THE government’s decision to cancel funding for adults working to upgrade their education is ill-conceived policy on both the social and economic fronts, BCTF President Jim Iker said on Wednesday
“By putting up financial barriers to adults seeking to upgrade their skills, the BC Liberal government is making it much more difficult for hard-working people to further their education, gain valuable experience, and eventually secure well-paying jobs. Doing away with tuition-free high school courses for adult learners will force many out of the programs and potentially lead to the cancellation of academic courses and, ultimately, job losses.
“Those impacted most by these cuts to adult basic education will likely be people in BC’s immigrant and Aboriginal communities. Cutting funding to adults striving to improve their education makes no sense from an economic or a social policy perspective. It’s just one more sign the BC Liberal government is determined to continue its record of underfunding BC’s education system.”
The Ministry of Education announced last week that the cuts to adult basic education for those who already have their Dogwood diploma would take effect on May 1, 2015—effectively closing down the end of a school year. BC teachers who work in adult education have already been called into emergency staff meetings where district staff are unable to articulate what programs, courses, or jobs will be lost.
Iker provided several examples of ways these cuts will negatively impact current and future learners:
* There are many British Columbians who graduated from high school with bare passes in English 12, Communications 12, or Math courses. They need the opportunity to upgrade those marks to be eligible for many different post-secondary programs.
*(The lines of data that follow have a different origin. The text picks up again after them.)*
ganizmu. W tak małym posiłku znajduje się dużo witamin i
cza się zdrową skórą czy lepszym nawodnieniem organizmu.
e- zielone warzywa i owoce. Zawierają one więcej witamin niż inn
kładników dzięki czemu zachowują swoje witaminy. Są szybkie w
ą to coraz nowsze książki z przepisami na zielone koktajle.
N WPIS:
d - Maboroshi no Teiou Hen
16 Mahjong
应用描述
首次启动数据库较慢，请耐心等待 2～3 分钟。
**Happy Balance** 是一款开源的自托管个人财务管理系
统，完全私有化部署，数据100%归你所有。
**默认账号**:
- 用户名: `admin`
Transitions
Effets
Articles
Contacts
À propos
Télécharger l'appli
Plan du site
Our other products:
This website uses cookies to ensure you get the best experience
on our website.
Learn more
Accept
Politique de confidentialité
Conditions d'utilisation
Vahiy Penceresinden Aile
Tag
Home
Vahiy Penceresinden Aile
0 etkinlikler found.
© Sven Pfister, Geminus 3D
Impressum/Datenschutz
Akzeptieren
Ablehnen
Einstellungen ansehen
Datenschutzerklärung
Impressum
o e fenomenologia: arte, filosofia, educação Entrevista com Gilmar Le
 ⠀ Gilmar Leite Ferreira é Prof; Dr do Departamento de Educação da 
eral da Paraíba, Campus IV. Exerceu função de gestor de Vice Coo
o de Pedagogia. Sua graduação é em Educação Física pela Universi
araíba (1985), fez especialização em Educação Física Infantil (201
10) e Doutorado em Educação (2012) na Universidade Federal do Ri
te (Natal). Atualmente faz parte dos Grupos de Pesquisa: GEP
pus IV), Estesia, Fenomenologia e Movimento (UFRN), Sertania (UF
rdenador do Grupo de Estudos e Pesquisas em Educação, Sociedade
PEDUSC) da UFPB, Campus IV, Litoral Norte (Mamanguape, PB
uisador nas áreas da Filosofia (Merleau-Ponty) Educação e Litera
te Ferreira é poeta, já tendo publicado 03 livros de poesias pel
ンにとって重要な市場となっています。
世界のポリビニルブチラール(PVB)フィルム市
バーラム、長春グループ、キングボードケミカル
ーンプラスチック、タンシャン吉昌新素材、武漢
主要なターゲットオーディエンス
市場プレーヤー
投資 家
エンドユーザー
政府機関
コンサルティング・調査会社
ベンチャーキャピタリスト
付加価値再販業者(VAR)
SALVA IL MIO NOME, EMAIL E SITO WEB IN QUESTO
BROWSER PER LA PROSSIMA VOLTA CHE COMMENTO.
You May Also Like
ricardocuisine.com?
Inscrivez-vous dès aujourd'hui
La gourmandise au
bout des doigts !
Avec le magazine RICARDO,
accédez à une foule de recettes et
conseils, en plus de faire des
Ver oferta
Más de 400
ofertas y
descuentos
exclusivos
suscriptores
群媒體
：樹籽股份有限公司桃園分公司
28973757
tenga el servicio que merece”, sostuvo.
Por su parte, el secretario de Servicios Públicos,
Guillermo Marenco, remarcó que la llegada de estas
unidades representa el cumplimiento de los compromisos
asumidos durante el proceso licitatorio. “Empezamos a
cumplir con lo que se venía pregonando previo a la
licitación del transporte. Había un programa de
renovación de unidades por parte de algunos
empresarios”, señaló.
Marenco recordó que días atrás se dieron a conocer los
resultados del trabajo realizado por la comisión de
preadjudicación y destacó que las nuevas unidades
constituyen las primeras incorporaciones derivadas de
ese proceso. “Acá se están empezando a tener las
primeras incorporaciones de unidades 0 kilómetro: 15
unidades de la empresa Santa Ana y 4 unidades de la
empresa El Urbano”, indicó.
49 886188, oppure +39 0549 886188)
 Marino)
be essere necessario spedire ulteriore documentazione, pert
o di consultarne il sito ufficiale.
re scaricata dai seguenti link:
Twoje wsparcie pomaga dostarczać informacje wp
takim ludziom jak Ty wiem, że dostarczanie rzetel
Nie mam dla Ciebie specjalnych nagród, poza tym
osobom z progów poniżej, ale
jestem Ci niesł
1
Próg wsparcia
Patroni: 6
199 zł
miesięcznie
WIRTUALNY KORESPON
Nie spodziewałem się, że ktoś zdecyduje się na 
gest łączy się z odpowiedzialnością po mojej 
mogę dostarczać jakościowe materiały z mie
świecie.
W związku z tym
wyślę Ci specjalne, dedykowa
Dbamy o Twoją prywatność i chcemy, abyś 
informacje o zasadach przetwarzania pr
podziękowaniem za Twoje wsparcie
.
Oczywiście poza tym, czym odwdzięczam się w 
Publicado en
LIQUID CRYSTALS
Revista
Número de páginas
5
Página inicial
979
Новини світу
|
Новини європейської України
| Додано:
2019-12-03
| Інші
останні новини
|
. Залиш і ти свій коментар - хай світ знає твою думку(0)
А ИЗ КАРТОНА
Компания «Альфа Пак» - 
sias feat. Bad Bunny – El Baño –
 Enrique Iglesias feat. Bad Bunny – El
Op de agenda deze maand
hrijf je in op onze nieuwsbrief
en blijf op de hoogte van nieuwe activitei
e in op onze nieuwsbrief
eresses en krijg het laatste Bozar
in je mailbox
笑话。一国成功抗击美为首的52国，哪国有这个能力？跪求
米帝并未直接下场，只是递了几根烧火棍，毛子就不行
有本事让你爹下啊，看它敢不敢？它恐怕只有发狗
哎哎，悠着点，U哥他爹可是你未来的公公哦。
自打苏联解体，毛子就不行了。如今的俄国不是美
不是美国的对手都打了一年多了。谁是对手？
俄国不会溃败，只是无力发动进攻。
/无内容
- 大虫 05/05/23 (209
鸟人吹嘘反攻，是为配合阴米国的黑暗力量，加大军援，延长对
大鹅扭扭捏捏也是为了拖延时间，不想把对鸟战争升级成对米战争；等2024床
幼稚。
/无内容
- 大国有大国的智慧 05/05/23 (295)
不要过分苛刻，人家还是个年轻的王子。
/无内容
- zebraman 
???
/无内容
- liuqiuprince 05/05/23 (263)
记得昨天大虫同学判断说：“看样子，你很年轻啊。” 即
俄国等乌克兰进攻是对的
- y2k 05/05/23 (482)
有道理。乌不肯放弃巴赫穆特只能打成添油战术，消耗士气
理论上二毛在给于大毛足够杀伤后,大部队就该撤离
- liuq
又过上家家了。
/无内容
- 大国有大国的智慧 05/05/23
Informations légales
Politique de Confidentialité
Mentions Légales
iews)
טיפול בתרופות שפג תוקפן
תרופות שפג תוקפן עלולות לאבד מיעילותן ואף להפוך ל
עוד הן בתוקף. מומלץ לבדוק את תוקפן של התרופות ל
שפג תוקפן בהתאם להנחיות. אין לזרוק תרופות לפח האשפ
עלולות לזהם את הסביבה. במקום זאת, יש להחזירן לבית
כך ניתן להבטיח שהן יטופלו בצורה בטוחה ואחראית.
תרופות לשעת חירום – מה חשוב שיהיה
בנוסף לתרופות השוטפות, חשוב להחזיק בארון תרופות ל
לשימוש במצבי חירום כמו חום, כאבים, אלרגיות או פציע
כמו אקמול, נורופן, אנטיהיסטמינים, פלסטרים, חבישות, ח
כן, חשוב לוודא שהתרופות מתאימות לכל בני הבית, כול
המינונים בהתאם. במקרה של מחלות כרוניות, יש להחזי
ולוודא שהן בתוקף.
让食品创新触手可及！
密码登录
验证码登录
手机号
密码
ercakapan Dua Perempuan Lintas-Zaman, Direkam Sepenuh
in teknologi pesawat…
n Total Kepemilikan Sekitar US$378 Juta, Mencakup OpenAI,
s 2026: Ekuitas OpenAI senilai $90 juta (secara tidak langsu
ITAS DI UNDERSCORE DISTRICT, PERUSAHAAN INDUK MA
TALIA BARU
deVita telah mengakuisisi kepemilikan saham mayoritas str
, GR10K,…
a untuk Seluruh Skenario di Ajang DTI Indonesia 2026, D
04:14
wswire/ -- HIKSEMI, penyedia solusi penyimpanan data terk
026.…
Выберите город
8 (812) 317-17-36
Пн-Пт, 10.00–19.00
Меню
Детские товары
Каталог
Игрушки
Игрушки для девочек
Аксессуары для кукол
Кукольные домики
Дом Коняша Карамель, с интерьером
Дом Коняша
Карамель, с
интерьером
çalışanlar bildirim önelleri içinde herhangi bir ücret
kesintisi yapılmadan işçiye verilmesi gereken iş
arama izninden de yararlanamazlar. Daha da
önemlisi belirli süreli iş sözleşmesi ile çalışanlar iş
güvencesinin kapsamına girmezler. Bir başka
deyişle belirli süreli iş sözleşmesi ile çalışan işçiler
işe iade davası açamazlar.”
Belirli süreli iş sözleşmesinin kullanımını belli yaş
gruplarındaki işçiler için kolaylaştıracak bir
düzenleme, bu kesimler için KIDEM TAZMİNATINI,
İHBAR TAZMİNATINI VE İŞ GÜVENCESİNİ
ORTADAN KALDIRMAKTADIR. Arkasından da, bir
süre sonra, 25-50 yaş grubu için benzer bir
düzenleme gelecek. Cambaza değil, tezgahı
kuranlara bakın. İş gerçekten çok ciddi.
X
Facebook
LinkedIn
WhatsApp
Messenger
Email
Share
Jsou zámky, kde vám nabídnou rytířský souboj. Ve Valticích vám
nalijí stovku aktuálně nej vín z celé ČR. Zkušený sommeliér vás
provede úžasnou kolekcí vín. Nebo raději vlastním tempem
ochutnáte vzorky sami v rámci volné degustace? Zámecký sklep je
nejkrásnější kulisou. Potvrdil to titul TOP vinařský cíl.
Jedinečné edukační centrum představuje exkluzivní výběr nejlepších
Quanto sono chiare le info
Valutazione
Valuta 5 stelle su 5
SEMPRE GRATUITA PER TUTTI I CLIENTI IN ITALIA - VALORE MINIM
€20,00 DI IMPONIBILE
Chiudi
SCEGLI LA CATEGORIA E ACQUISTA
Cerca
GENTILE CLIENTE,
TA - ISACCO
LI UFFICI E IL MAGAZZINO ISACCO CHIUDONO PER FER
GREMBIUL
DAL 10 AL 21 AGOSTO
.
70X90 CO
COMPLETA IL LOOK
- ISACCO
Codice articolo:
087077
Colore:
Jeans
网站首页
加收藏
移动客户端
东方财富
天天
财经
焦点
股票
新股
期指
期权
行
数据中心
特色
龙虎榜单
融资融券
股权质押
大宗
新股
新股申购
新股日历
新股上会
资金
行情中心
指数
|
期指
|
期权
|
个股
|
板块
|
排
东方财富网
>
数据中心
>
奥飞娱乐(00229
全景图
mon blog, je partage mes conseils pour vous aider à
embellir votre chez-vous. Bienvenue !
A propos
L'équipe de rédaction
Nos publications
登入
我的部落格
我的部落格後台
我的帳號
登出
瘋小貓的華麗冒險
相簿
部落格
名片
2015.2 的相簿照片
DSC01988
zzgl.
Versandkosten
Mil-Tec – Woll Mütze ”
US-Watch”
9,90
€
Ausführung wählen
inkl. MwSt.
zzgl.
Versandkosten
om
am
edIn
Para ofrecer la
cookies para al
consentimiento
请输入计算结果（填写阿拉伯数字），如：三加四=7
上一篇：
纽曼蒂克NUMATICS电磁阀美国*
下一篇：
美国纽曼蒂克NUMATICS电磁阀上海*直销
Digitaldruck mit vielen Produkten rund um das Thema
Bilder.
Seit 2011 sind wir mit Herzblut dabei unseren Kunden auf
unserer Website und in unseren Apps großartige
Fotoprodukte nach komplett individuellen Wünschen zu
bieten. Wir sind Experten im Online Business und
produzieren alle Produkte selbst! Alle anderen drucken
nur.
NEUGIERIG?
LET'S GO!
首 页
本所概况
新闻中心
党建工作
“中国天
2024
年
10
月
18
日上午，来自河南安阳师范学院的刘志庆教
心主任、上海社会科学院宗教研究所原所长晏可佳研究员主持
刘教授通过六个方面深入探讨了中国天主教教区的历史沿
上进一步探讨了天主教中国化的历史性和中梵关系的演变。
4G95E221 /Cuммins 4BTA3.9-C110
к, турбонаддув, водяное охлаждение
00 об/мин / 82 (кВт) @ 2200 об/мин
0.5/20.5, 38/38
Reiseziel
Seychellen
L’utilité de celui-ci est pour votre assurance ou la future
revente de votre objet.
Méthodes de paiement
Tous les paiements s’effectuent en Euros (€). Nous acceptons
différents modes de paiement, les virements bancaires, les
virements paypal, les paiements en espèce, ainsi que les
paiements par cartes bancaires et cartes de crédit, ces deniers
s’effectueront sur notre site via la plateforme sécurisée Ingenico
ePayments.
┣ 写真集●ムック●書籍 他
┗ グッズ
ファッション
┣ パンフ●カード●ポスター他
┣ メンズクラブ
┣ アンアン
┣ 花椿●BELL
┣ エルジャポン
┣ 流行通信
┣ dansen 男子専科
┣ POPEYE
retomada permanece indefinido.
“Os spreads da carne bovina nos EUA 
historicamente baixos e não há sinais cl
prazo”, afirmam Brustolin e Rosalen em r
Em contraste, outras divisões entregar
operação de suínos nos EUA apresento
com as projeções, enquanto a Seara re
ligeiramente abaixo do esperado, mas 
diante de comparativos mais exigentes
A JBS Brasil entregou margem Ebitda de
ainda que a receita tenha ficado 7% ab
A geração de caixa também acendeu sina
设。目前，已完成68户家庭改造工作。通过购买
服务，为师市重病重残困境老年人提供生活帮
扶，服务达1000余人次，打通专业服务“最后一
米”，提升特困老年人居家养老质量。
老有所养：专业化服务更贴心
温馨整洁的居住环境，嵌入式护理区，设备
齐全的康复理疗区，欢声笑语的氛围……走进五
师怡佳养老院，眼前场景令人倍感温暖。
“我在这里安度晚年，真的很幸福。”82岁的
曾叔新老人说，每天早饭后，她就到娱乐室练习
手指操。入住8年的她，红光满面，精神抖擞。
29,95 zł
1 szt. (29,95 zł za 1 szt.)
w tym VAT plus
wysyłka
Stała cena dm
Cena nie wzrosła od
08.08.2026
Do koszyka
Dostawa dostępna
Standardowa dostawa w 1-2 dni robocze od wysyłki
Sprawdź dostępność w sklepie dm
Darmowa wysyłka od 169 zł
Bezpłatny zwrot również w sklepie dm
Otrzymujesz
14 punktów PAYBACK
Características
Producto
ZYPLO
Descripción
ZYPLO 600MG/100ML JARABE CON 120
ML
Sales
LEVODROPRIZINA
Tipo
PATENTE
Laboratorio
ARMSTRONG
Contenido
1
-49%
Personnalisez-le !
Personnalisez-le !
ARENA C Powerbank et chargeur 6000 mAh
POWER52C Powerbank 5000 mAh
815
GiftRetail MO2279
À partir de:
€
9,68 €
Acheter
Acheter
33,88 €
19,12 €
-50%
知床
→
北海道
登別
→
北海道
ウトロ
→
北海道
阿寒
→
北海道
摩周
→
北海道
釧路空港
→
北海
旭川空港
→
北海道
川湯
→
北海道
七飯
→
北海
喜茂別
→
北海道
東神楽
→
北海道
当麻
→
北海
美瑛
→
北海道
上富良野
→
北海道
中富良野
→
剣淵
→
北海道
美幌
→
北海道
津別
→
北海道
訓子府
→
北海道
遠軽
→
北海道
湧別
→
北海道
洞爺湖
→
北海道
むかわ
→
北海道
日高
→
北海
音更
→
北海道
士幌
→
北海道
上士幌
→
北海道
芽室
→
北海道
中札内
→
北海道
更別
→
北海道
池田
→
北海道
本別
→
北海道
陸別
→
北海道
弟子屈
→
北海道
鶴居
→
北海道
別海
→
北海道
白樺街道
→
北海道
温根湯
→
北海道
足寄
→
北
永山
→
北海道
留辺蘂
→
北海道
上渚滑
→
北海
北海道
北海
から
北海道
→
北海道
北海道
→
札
* Some BC high school graduates didn’t take the courses that are pre-requisites for occupational programs. For example, Biology 12 is now a pre-requisite for Care Aide training. In addition, post-secondary institutions require that it be taken in the last five years. So, once again, lack of funding for these courses creates a barrier for the working poor or those returning to the workplace.
* At the Invergarry Adult Education Centre in Surrey alone these cuts will impact hundreds of students who have their high school diploma. Approximately 300 people will face new financial barriers because of this policy change.
“The uncertainty this policy announcement has created for adult students and educators midway through a school year is completely unacceptable,” said Iker. “The government needs to step back, reverse this flawed decision and fund adult basic education properly in BC. Our province should be prioritizing programs like these that train adults looking to find well-paying jobs that can support their families.”